Columnistas

El último abrazo

31 de julio de 2018

La pavorosa represión de las fuerzas estatales de Nicaragua, acompañada por paramilitares orteguistas armados y encapuchados, que ha ocasionado más de 350 muertos en 100 días, logró una condena amplia en el continente. A excepción de Venezuela y Bolivia -como era de esperarse- la mayoría de los gobiernos americanos insisten en que Daniel Ortega y su esposa, Rosario Murillo, deben irse y permitir elecciones cuanto antes, pues, según las discusiones adelantadas en la OEA, no hay posibilidad de que el Frente Sandinista de Liberación Nacional continúe en el poder, tras aferrarse a él con intimidación y asesinatos.

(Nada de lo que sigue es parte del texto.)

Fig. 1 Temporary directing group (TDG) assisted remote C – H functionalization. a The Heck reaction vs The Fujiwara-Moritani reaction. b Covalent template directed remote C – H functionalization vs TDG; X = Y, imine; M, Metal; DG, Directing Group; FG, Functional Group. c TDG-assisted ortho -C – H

La pareja presidencial nicaragüense vive en una realidad alternativa, similar a la creada en Caracas por Nicolás Maduro, en la cual el pueblo los acompaña y las calles respiran ya, tras sus arremetidas a balazos, tiempos de paz y reconciliación. “Volvimos a la normalidad”, dijo la desquiciada primera dama mientras medios de comunicación del mundo entero transmiten las imágenes de ciudades con barricadas, muertos en las esquinas y ventanas cerradas a punta de pánico.

Parece a estas alturas imposible no ver cómo se reflejan el uno en el otro y cómo se cubren sus desmanes con la única intención de mantener los privilegios de su mandato. Pero ese hilo de complicidad asesina que une a los gobiernos de Ortega y Maduro, delirantes en sus discursos conspiranoicos, incapaces de la autocrítica, corruptos y favorecedores de una élite que acaba con sus países, puede ser también el que los amarre a su fin.

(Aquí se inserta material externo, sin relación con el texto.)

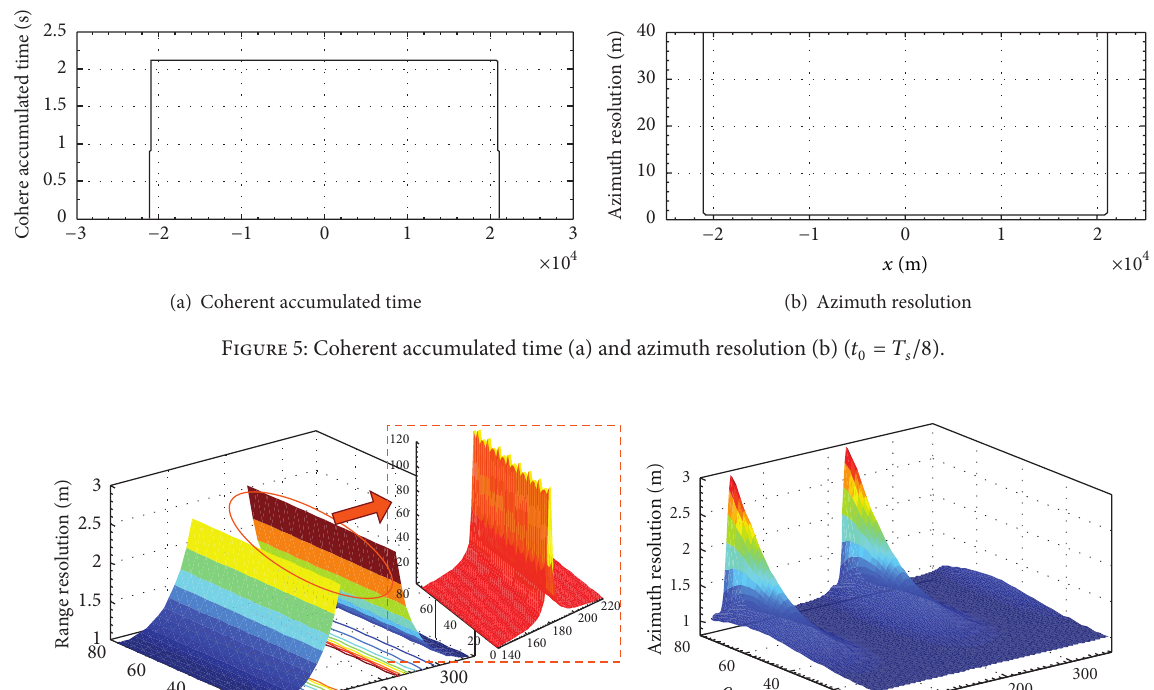
and Ψ for GEO-UAV BiSAR. in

La reacción contra Nicaragua de los gobiernos americanos, mucho más rápida que en anteriores ocasiones con lo ocurrido en Venezuela, demuestra un cambio en el sentido político del continente, acelera el aislamiento de los dos regímenes y adelanta el reloj para la hora final de ambos. A estas alturas no se puede ser crítico con uno y condescendiente con el otro.

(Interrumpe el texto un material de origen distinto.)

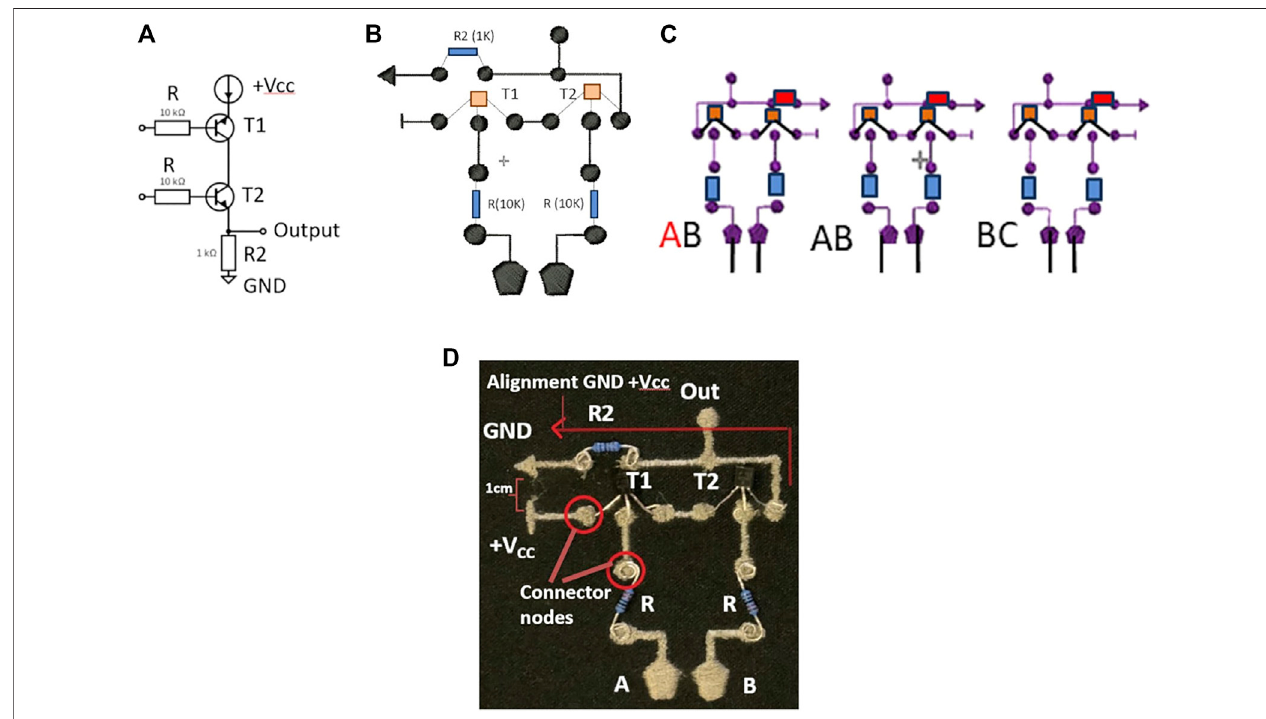
FIGURE2| ANDlogicgate: (A) 2-inputlogicANDgateconstructed usingRTLresistor – transistor, (B) createdembroidereddigitizeddesignfortheANDlogicgate, (C) structure of the AND gate cluster format, and (D) embroidered AND logic gate, detailing connector nodes and the modi fi ed GND conductive connection.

Las máscaras de esas falsas izquierdas, dictatoriales y corrompidas, ya están en el suelo y sus líderes mostraron, una vez más, la cara real que por tanto tiempo han denunciado sus ciudadanos, aún cuando algunos preferían no mirar. No es lógico, al ver lo que se ve hoy, defender como democracia posible lo que ocurre en las calles de Masaya o en los mercadillos de Caracas. Pareciera que ambas tiranías se abrazaron para hundirse al mismo tiempo.